The framework lays out factors that indicate whether a home is in the "yellow zone," meaning it's very close to being at the point of having to close admissions, or the "red zone," meaning the home has reached the critical point where no new residents can be accepted.
As an example, Lowe said a home that's regularly pulling staff from other departments (including managers and administrators) to help feed residents during mealtimes is in the yellow zone. A home that has maxed out its ability to pull staff from other departments to help with key aspects of care is in the red zone.
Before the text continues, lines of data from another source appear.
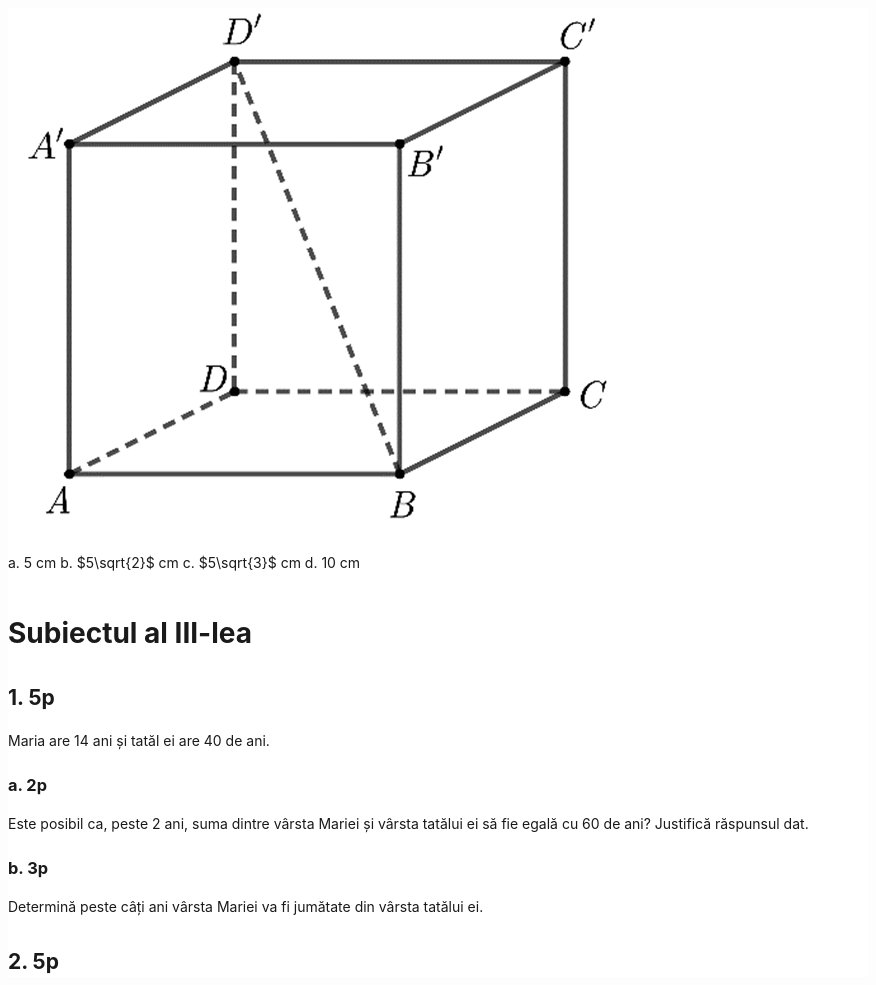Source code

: ![Imagine](img/2-6.png)

a. 5 cm
b. $5\sqrt{2}$ cm
c. $5\sqrt{3}$ cm
d. 10 cm

# Subiectul al III-lea

## 1. 5p

Maria are 14 ani și tatăl ei are 40 de ani.

### a. 2p

Este posibil ca, peste 2 ani, suma dintre vârsta Mariei și vârsta tatălui ei să fie egală cu 60 de ani? Justifică răspunsul dat.

### b. 3p

Determină peste câți ani vârsta Mariei va fi jumătate din vârsta tatălui ei.

## 2. 5p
Shortfall of at least 589 continuing care assistants
On Monday, the province announced a recruitment and retention strategy for long-term care and home care staff — in particular continuing care assistants (CCAs). Six recruiters are being hired to attract new workers, locally and abroad.
In Nova Scotia, like many other jurisdictions, there are too few CCAs.
Long-term care homes and home-care agencies recently reported 589 CCA vacancies in a survey conducted by the province. That figure is likely an underestimate, as not all facilities and agencies responded.
Lowe called the new recruitment and retention strategy a "fantastic initiative," and one that the industry has been asking for for several years. But she doesn't think the plan goes quite far enough. She said wages for CCAs have to go up to make any recruitment efforts successful.
The call for better wages and benefits has been a common refrain from industry groups and union leaders in Nova Scotia. The Nova Scotia Government and General Employees Union reiterated that call Monday in response to the recruitment and retention strategy. It also called for the province to legislate a minimum of 4.1 hours of daily care per resident.
The Progressive Conservatives have promised to turn that staffing ratio into law, but Adams said it likely will not happen until next spring to give recruiters time to make up some of the current staffing shortfall.